Andrew started to work with TV personality Ed Sullivan in 1953 and filmed programs in Portugal, Alaska and Ireland. In 1959, Ed 'kidnapped' Andrew to Havana, Cuba under the pretense that they would be filming a segment in the Dominican Republic. Ed's real goal was to do an interview with Fidel Castro who had just overthrown the Batista government. Ed, unfortunately, did not realize that the electrical system in Cuba would not support the camera equipment and lighting normally used in the United States. This created enormous technical issues for the crew with the possibility that the equipment could cause a blackout in the entire neighborhood. Somehow, the footage turned out OK if only passably so.

In 1962, Andrew was offered his first feature film, One Potato, Two Potato, a controversial film about the interracial marriage of a black man and white divorcee. In 1966, he filmed Francis Ford Coppola's You're A Big Boy Now, with Geraldine Page receiving an Oscar nomination as Best Supporting Actress. This was followed in 1968 by The Night They Raided Minsky's, a big-budget musical marred by the mid-production death of Bert Lahr.

On August 15, 1965, The Beatles were scheduled to give a concert at Shea Stadium in New York City. Andrew took on this Ed Sullivan production with trepidation and excitement since it would be the first extremely large rock concert to be filmed for television.
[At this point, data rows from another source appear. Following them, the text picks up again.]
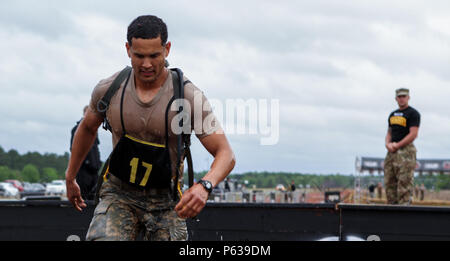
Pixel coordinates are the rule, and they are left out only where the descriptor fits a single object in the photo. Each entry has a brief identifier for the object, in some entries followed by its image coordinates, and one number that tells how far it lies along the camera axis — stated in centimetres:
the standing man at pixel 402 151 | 836
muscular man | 337
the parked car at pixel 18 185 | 6269
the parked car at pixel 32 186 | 6437
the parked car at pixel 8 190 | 5250
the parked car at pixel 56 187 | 6519
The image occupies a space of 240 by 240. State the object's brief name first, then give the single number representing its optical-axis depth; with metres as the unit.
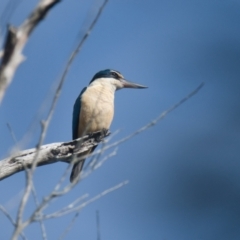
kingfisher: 13.59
Even with careful preparation, the film crew was not prepared for the piercing screams of an audience made up of 56,000 teenagers. The sound system was completely overwhelmed, making it necessary to dub much of the song tracks in postproduction. Nevertheless, and using 14 cameras scattered through the place, the crew managed to film not just the Beatles but much of the audience in the stands and the security detail that was hoping that a major stampede would not break out. When all was said and done, the crew had recorded over 200,000 feet of film of which only 10,800 made it into the finished documentary. As a long-lasting effect, Andrew's hearing was never to be normal again.

In 1979, he filmed the Walter Hill cult film The Warriors. This movie gave Andrew the opportunity to devise several cinematic techniques, including the innovative lighting used for subway car interior shots. Musing in his 2000 book "Every Frame a Rembrandt," he says:

"If made today, The Warriors would probably be an altogether different movie. The availability of fast and more sensitive, more forgiving negative and positive film stocks, faster lenses in all focal ranges, smaller, more powerful lights, electronic postproduction - all would add up to different photographic techniques, which would negate the need for the same ingenuity in dealing with the difficulties of cinematography in 1978."
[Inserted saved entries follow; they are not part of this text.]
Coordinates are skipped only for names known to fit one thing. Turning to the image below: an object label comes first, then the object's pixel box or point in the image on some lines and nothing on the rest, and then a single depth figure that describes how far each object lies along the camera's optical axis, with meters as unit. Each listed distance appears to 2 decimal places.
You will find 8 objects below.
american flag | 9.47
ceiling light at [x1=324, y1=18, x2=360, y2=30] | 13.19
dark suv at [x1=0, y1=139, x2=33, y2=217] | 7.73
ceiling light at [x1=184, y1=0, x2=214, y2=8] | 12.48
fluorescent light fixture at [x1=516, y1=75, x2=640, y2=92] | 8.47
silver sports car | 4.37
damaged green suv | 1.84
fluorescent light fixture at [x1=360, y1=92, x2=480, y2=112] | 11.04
Movie buffs may get the chance to see if Andrew was right, when the remake of The Warriors comes out sometime in 2012.

Returning to television, Andrew was the cinematographer on the 1980 five-part NBC miniseries Shōgun starring Richard Chamberlain. Filmed entirely on location in Japan, the production had many difficulties including the challenge of conversation with and direction to actors and extras who spoke no English. An unfortunate but funny anecdote often retold by Andrew was the premature kickoff of a fierce action sequence in Osaka harbor including guns blazing, extras jumping into the water, bombs exploding and boats sinking everywhere. Unfortunately, the cameras were not rolling. The whole scene had to be reshot at great cost of time and money. The details of this incident are recalled in Adrew's book "It's a Wrap."

His last feature film Newsies, filmed in 1991, was about a newspaper delivery-boy's strike that took place in 1899. The film starred Christian Bale and Robert Duvall. Although the movie was a box-office flop, it gained a cult following and was turned into a stage musical at the Paper Mill Playhouse in New Jersey. It will move to Broadway for a limited run from March to June, 2012.

With Newsies in the can, Andrew decide that it was time to change his focus from TV and film production to teaching, fly-fishing, and woodworking.